━━ INPUT DATA
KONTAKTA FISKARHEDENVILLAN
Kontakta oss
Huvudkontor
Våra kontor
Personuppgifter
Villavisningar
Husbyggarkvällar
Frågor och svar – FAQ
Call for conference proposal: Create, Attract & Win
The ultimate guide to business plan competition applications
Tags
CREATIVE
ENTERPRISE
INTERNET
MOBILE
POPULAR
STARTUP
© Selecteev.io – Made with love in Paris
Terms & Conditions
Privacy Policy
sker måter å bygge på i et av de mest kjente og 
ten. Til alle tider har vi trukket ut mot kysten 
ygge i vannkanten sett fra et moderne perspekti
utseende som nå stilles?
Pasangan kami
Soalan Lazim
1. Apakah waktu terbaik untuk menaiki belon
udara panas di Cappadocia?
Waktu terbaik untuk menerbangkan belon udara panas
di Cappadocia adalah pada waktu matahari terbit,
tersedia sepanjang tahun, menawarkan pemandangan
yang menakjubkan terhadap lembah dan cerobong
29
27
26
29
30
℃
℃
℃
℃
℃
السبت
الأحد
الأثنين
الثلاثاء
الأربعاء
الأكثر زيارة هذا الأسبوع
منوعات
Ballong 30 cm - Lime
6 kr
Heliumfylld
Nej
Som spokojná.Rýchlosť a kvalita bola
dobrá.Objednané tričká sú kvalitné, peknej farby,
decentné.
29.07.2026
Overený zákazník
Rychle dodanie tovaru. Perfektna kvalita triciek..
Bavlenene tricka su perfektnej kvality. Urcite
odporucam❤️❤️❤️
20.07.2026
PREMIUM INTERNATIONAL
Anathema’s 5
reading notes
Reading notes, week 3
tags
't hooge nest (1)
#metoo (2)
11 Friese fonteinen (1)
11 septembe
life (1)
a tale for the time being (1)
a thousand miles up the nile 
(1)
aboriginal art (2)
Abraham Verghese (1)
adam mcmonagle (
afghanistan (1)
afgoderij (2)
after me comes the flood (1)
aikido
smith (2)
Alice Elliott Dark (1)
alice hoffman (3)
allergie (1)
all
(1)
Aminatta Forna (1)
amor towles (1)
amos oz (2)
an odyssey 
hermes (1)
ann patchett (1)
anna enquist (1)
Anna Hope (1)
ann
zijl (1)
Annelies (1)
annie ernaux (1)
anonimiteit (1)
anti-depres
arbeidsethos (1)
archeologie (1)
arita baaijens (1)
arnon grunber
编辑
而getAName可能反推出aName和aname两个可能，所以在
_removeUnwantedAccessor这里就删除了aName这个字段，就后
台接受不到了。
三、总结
━━━━
▶ REQUIRED ACTION: Proceeding from the line containing "Ballong 30 cm - Lime" through the line containing "Abraham Verghese (1)", transcribe the lines above exactly, both end lines included.

▶ SOLUTION FOR THIS EXERCISE:
Ballong 30 cm - Lime
6 kr
Heliumfylld
Nej
Som spokojná.Rýchlosť a kvalita bola
dobrá.Objednané tričká sú kvalitné, peknej farby,
decentné.
29.07.2026
Overený zákazník
Rychle dodanie tovaru. Perfektna kvalita triciek..
Bavlenene tricka su perfektnej kvality. Urcite
odporucam❤️❤️❤️
20.07.2026
PREMIUM INTERNATIONAL
Anathema’s 5
reading notes
Reading notes, week 3
tags
't hooge nest (1)
#metoo (2)
11 Friese fonteinen (1)
11 septembe
life (1)
a tale for the time being (1)
a thousand miles up the nile 
(1)
aboriginal art (2)
Abraham Verghese (1)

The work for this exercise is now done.